I have some Julia (1.10.10) code that I am benchmarking on a HPC cluster node with 76 physical cores, running with 76 threads, and I am seeing HUGE variability between runs with everything equal (same hardware, same code, same libraries, everything).
This is the performance per thread, averaged on a 30sec period, of a “good” run:
And here is the same, for a “bad” run (which lasts ~5x longer, doing the same things):
Where there is mostly only one thread working.
Notice that at the beginning and at the end for some reason all the threads do some work.
The code uses multithreading, with many Threads.@threads invocations, but there is a loop where the cost of every iteration has a different computational cost, and there, to tackle load balancing issues, it was decided to use dynamic scheduling by spawning one task per iteration (in total, 2500 tasks) in a @sync block.
Since that is the only place where things are not reproducible, I was led to conclude that the use of @spawn might be the culprit.
The sync/@spawn block, sligtly amended for clarity, reads:
# Creating a channel with a the same number of elements as there are threads:
BufferChannel1 = Channel{T}(Threads.nthreads())
for buff in [BufferType() for _ in 1:Threads.nthreads()]
put!(BufferChannel1, buff)
end
# same for BufferChannel2
[...]
@sync begin
for is in 1:50, it in 1:50
Threads.@spawn begin
Buffer1 = take!(BufferChannel1)
Buffer2 = take!(BufferChannel2)
for w = -lenIntw:lenIntw-1 # Matsubara sum
f!(Buffer1, w, w + is)
for iu in iurange
g!(X, State, Par, is, it, iu, w, Buffer1)
if (iu <= it)
h!(X, State, Par, is, it, iu, w, Buffer1, Buffer2)
end
end
end
put!(BuffersChannel1, Buffer1)
put!(BuffersChannel2, Buffer2)
end
end
So, my question to you are:
- Is it possible that this code causes the two activity patterns seen in the figures?
- If so, how?
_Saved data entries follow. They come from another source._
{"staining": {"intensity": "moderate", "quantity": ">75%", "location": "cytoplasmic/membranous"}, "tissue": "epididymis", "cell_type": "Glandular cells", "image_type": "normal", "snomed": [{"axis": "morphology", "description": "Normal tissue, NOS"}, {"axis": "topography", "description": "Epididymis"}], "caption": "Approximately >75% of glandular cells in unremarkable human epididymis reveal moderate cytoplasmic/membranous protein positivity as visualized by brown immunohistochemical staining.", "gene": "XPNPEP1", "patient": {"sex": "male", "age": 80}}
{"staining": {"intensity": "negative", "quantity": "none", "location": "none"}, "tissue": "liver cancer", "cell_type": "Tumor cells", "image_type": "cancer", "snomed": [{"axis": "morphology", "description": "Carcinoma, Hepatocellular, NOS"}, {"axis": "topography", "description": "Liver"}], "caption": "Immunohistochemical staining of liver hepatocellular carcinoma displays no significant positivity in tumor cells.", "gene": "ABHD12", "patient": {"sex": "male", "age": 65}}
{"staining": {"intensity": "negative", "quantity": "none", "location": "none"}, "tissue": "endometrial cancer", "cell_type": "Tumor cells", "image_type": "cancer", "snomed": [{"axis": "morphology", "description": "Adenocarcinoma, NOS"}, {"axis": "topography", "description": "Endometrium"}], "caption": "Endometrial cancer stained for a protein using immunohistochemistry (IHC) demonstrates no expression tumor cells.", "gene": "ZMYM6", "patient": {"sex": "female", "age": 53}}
I would naively assume that a thread would start only one task at a time, but I guess that if the current task yields (perhaps at
take!orput!?) then the thread could start another task which might yield at the same point, and so on? Could it be that the locks for the channels and the locks for the task interfere somehow causing serialization?